There's been a lot in the news lately about a crisis in the mortgage industry, about people with risky loans defaulting on them for various reasons. The government says it wants to step in to prevent all those people from losing their homes. Such compassion. Such rot. They're not concerned about people losing their homes so much as they're afraid of having the fictional wealth that's based on all those loans suddenly evaporate. The melt-down in the mortgage industry isn't about home-owners being kicked to the curb. It's about banks going broke.
So they'll do their damnedest to scare the crap out of you about the consequences of defaulting, and give you an elaborate song and dance sob story about how they're trying to save the poor taxpayer. But the truth is that they're scared that they'll be found out. That if people realize they've been had, and a massive mortgage strike gets started, the whole international banking cartel could be destroyed. If they can't identify an owner of your mortgage, they can't foreclose on it. For a lot of you, their threat is empty.
So imagine this for a minute... You're fed up with the whole thing, and decide to fight back. You join millions of people who just stop paying their mortgages, all at the same time. Dead stop. At first, the fiscal puppeteers figure they've got the upper hand, and try scaring you into submission. The lot of you ignore the threats they're bombarding you with, and hang tight. You support one another, educate each other about the process the banks have to follow, and stretch it out as long as you possibly can. You tie the courts up in motions and hearings. Call it a Distributed Denial of Mortgage Service attack, a DDOMS. And then, one day, the sh*t hits the fan. Your impromptu mortgage strike has SlashDotted the financial engine undergirding the industrialized world's economy. The system crashes.

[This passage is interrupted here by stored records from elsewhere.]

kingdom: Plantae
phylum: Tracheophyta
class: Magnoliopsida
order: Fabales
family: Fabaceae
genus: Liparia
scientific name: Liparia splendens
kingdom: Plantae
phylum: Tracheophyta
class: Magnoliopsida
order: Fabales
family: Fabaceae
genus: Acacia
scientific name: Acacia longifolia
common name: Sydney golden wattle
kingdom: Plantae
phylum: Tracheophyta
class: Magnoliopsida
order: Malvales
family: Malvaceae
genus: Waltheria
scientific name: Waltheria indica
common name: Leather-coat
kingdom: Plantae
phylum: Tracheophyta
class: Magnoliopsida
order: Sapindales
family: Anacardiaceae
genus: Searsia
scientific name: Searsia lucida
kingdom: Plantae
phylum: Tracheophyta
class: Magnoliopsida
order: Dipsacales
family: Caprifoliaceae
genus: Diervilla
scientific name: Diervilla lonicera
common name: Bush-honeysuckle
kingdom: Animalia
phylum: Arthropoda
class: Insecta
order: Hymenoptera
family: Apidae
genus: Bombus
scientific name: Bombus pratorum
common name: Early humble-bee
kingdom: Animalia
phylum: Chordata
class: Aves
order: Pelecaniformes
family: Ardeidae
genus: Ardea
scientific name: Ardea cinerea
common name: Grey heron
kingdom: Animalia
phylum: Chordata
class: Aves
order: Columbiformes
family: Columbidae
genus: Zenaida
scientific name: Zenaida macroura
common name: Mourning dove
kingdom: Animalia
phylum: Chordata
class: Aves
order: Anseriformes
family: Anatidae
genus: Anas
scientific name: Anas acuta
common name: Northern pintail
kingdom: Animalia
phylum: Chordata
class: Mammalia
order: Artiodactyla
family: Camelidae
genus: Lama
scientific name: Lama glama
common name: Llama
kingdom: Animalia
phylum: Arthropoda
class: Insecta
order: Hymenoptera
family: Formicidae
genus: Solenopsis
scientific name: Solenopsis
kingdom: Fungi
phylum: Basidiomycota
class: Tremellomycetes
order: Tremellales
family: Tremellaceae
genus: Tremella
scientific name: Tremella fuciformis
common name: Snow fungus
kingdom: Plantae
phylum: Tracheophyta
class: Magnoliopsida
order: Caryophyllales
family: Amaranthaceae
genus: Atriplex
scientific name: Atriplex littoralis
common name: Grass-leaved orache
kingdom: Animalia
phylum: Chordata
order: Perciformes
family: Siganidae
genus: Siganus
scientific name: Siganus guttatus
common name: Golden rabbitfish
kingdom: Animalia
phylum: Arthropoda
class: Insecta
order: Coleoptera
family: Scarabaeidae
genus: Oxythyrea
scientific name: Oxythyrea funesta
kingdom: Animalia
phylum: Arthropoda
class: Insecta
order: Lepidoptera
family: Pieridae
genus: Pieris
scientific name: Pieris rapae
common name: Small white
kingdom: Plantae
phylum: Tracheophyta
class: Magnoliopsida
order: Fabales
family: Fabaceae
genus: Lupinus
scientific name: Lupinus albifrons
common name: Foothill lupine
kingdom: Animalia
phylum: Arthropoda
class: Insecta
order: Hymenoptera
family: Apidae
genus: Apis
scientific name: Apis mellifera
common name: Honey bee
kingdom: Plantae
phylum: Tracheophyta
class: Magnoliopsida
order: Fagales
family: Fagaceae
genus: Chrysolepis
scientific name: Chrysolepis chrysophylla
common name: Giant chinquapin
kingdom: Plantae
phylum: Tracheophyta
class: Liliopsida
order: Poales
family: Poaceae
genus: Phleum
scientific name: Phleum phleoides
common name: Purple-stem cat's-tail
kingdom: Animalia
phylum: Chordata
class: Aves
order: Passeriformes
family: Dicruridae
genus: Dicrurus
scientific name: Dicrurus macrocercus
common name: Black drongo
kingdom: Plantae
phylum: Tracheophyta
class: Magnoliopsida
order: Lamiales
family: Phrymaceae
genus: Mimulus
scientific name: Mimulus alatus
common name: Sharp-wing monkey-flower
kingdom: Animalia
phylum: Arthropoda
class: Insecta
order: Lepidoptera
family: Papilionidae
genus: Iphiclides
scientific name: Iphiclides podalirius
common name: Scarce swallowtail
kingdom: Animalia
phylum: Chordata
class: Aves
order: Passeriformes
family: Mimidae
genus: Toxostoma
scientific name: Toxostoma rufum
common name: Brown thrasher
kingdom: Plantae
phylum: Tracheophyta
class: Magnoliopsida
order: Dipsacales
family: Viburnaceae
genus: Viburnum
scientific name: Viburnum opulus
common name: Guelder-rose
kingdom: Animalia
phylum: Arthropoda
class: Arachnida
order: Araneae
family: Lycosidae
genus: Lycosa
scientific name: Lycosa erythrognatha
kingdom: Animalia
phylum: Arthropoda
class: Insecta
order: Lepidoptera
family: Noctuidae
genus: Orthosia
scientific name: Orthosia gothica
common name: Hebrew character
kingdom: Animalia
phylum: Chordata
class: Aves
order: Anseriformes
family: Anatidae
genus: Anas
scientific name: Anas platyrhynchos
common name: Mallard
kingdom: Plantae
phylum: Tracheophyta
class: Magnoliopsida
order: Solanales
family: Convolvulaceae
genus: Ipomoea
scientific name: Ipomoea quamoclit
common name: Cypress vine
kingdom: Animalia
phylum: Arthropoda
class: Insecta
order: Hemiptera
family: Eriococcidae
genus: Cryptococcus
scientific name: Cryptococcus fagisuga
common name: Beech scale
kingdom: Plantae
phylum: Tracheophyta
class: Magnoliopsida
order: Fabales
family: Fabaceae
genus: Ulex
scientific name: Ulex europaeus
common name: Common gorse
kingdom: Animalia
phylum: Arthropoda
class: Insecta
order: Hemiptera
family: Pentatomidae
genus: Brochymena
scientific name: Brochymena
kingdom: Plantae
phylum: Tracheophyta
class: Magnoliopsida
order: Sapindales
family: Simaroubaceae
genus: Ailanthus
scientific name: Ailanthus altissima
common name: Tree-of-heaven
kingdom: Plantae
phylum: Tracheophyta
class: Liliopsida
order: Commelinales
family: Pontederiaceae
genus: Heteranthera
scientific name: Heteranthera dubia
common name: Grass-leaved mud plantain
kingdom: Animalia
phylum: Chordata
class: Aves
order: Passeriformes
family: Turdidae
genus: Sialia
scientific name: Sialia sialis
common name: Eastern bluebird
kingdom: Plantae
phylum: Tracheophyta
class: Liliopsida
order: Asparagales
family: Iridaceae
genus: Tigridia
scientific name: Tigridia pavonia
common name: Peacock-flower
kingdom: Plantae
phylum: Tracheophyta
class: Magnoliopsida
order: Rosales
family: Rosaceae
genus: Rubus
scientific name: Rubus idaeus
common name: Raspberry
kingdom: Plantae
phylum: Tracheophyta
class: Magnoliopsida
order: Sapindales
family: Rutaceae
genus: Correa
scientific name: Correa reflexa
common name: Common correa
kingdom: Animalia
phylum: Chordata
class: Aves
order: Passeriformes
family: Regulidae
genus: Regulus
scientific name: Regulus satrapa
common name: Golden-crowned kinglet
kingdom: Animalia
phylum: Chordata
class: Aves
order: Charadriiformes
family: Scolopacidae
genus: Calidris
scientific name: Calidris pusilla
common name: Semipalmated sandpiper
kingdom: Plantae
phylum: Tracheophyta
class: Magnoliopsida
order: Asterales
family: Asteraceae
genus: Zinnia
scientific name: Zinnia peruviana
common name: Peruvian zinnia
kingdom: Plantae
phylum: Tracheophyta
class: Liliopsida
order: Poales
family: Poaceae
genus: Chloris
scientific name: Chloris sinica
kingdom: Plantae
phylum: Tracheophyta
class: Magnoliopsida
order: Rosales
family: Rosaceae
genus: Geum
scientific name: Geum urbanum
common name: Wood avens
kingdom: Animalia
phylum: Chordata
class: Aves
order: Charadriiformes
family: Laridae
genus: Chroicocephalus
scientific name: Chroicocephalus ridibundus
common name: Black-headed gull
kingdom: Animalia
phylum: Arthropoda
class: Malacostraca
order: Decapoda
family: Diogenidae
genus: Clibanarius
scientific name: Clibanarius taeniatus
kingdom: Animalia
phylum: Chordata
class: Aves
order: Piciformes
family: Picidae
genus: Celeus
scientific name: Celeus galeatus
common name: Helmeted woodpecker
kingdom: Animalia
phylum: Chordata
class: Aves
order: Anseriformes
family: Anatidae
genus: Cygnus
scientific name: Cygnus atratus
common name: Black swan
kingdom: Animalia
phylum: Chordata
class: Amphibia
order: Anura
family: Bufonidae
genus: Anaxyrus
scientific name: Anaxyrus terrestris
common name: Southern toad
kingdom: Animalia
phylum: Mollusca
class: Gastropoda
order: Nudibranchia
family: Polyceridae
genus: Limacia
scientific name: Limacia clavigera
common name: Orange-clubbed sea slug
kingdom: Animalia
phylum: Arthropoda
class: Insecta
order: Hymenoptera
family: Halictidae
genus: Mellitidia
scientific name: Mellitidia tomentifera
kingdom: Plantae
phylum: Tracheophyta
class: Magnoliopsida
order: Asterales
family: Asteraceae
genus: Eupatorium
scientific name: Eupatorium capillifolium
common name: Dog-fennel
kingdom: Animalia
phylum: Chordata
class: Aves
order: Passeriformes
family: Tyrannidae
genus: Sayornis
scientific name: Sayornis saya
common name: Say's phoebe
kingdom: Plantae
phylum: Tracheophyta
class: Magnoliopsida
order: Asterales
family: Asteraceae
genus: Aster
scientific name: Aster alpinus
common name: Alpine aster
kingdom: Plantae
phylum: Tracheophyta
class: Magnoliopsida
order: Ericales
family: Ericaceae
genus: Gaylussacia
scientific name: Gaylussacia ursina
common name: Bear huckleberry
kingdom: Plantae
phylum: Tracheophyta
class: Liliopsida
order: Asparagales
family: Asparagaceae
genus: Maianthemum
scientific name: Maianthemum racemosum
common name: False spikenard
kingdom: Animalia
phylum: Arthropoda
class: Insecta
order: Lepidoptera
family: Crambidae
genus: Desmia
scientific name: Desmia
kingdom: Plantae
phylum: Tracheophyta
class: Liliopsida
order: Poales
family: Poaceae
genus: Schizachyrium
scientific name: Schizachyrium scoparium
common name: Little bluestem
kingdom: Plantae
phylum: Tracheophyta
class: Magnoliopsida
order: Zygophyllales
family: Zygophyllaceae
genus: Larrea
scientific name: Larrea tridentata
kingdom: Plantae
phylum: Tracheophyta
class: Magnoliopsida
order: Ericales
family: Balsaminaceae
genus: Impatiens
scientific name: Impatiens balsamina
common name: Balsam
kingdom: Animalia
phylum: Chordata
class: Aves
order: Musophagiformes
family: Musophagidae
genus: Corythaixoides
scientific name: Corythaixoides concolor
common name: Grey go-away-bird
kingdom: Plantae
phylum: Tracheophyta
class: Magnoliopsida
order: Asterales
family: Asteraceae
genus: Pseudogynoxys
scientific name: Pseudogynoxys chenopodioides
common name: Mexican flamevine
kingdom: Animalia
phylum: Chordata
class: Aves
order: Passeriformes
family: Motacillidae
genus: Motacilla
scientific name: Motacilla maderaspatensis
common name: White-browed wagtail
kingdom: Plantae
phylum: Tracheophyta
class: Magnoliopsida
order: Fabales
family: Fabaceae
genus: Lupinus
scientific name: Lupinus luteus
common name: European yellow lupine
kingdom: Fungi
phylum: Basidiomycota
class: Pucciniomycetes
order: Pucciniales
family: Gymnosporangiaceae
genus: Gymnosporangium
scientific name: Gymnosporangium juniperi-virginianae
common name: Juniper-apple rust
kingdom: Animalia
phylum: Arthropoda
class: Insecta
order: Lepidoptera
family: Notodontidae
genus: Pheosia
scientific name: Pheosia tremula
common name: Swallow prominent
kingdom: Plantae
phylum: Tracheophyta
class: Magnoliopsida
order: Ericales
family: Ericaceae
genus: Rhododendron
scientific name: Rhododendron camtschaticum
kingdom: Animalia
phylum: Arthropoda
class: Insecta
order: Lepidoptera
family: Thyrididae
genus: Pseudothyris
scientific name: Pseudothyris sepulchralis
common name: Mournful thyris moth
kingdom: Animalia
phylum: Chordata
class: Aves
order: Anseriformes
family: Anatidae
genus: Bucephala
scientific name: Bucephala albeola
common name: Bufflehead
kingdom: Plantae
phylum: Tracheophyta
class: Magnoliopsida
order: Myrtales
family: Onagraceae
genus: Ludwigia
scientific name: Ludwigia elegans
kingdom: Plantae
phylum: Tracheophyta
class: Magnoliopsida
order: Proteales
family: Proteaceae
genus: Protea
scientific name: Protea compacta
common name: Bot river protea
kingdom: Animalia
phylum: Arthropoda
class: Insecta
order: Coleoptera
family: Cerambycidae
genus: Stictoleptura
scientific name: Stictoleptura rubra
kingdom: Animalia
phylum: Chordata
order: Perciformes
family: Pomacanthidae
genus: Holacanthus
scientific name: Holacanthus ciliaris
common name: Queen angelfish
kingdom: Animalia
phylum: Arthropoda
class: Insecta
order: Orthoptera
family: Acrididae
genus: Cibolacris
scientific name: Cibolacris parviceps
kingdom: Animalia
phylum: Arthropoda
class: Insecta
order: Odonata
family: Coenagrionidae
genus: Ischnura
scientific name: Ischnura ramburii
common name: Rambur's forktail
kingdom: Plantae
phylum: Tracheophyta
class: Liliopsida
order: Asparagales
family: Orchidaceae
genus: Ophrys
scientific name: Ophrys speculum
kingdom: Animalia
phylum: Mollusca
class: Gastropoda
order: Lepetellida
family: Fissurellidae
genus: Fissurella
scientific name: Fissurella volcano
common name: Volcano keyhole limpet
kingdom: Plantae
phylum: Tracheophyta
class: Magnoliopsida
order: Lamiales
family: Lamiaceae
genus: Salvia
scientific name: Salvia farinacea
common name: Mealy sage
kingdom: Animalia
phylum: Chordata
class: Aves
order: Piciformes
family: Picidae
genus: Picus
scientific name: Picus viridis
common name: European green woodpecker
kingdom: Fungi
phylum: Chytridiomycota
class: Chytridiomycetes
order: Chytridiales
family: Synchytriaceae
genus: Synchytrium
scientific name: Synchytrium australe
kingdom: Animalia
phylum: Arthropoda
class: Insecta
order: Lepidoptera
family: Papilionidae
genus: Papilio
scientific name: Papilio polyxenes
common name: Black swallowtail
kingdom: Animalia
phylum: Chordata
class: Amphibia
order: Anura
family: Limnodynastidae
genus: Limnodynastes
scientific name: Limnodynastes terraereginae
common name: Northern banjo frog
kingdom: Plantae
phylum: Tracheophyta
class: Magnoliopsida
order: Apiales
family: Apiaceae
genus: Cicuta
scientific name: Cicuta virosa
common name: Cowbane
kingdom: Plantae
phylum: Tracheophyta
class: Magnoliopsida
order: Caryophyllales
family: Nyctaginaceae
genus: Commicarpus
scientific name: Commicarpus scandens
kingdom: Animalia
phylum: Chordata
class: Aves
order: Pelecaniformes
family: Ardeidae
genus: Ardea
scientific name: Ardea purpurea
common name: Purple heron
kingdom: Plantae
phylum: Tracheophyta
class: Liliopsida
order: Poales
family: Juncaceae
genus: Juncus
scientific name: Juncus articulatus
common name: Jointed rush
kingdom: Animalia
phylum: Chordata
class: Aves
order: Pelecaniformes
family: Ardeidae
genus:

Time to rejoice, right? Maybe not.
I mean, think about it. The system you just crashed isn't merely some distant rack-mount web server. We live inside the fictional world of consumer goods that runs on top of it, and we just killed its context. Its not sandboxed. Heck, it's never even been debugged. The folks who built this financial house of cards figured that security through obscurity was all they needed. As long as nobody questions it, they're safe. And we just blew out the whole ground floor. Newton takes over from there.
The system we just imagined taking down is what makes most of the things around us possible. Think of it like the world Neo escaped from in The Matrix. Bring that orderly fantasy world down and you're stuck living in the nightmare faced by the defenders of Zion. If the puppeteers were serious about threatening us, they'd fill our ears and eyes with dystopian boogymen, because that's the real alternative to the financial fantasy we're riding. We'll need a new name for what followed the crash of 1929, because the Great Depression will look like Disneyland compared to what we'll have brought about.
There's that much at stake.
On the other hand, maybe I'm just blowing smoke. But don't take my word for it. Go find out for yourself. The information's out there. Like I told the crowd at the union hall, a good place to start is a book by Ellen Hodgson Brown called 'Web of Debt'. Then go round up some friends, or drop by your local FW Diner, and create a support group. Like they say, there's strength in numbers. And if you decide to start organizing an action of some kind, do me a favor and let me know. I wouldn't want to miss any of the financial carnage. Fond memories are good friends in tough times.